Take-chan feels trapped being seen as a straight man and longs to come out

Or, the other side of the coin, people gossiping in college about Ichiko and Take-chan, a gay male friend, as obviously going out because they spent time together. He feels frustrated, trapped at being made to play the role of a straight man, but also doesn’t feel courageous enough to make that step out of the closet. Having overheard how people talk about gay men, he’s in no hurry to leave its safety and who can blame him. Instead he shares his frustrations and concerns with Ichiko, who does the same with him as well as her girlfriend. I like their friendship, that sort of outsider allyship that is quite common among queer people, sharing the same sort of experiences living in a heteronormative society. In general it’s good to see more queer people inhabiting this story than just Ichiko and Ellie. Take-chan, his boyfriend, as well as Ichiko’s father’s boyfriend, the old girlfriend of her mother Ichiko runs into, now in a new relationship, even a bald headed girl Ichiko has a short crush on in a later chapter, all drift and out of the story as required, all adding to the verisimilitude of it. This not some fantasy world where everybody is queer, nor the sort of story where only the protagonist and their love interest is.

Take-chan feels trapped being seen as a straight man and longs to come out

What also adds to the realism of Love My Life is that Ichiko and Ellie have a healthy sex life. It’s established from the start that they fuck and they like it, that part of their attraction to each other is physical and neither is embarrassed about this. It’s a refreshingly adult take that never felt exploitative or done for the sake of fan service. It’s refreshing when so many yuri manga are about high school romances where hand holding is the worst the characters get up to.

Caption: can you feel my hands and my warmth? as Ellie goes down on Ichiko

This is a very dialogue heavy manga as you may have figured out, but Yamaji Ebine’s art should not go unmentioned. With such a personal story it’s unsurprising that most of the art’s focus is on the characters, rather than the world they inhibit.

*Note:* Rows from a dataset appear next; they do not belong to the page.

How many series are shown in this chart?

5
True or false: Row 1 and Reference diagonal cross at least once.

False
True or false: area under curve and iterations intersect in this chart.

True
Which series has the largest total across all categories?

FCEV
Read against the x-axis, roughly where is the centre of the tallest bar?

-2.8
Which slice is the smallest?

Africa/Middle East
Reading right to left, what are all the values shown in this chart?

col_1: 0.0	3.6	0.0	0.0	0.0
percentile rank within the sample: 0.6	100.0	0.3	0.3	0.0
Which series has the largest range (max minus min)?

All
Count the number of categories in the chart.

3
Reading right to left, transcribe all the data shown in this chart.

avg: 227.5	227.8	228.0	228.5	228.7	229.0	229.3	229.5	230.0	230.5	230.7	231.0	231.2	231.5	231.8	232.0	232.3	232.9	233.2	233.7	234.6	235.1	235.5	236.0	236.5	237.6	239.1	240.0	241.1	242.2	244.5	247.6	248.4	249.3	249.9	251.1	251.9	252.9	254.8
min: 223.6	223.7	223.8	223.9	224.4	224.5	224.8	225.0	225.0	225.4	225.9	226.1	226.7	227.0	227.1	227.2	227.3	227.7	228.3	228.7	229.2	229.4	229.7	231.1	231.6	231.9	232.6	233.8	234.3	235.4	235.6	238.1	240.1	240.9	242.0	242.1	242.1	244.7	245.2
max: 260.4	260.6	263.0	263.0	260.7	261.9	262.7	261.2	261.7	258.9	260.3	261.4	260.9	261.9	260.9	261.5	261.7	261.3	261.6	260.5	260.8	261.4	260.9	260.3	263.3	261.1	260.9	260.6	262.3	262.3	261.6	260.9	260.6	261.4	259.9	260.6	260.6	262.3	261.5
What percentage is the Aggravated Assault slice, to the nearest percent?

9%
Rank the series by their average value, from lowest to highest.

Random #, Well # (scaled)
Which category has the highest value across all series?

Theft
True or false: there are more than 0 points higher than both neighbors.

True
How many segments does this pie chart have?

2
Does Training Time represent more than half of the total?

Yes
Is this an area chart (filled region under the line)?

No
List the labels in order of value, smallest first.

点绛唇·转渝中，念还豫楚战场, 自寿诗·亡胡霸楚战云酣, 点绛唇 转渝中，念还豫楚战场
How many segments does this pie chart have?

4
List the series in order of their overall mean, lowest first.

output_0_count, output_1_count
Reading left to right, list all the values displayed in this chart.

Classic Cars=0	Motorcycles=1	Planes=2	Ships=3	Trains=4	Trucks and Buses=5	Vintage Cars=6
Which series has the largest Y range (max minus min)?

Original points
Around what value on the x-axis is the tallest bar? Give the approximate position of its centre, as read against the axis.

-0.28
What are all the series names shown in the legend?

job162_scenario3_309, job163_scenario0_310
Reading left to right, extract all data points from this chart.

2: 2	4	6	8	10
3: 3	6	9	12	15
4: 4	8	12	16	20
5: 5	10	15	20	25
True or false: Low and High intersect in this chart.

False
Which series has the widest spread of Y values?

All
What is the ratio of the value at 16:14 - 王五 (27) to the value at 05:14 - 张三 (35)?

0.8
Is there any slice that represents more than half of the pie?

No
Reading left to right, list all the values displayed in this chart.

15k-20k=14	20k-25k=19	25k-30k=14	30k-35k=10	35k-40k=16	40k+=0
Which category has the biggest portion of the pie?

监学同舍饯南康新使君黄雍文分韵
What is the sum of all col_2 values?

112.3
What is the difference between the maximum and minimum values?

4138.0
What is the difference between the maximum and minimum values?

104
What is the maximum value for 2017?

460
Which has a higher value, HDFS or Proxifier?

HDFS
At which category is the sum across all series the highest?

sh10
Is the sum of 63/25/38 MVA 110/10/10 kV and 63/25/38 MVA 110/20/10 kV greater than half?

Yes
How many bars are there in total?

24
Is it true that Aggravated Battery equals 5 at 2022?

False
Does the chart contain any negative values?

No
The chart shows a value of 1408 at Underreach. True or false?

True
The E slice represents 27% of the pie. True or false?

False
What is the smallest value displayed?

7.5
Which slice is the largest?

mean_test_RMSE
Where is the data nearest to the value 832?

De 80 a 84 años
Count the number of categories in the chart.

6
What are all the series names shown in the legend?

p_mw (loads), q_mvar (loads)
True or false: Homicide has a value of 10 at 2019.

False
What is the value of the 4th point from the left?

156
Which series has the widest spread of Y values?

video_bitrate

Backgrounds are often left out when unnecessary, only when it’s necessary to establish a location do we get establishing shots, more functional than artistic. There aren’t the exaggerated emotions, few if any of the comedy deformations you might expect from a manga. Yamaji Ebine has a knack of nailing a character’s look with just a few lines: of course the driven, law student Ellie would have an almost Patrick Nagel-esque, sharp hairstyle. Of course the more sheltered and naive Ichiko looks a bit more fluffy in both hair and body.

Love My Life was serialised in Feel Young, a monthly magazine aimed at young women, in 2000 and 2001 before being released as a single volume manga. According to the afterword, Yamaji Ebine “this is where I began my career”. Although she had debuted several years before, she had stopped creating manga until Ichiko popped fully formed from her mind while reading a book by a female American writer. As far as I’m aware it has never been officially translated in English. Currently the only way to read it in English is through Mangadex. I hope somebody (Seven Seas?) does pick it up at some point; this is too good to languish in obscurity overseas.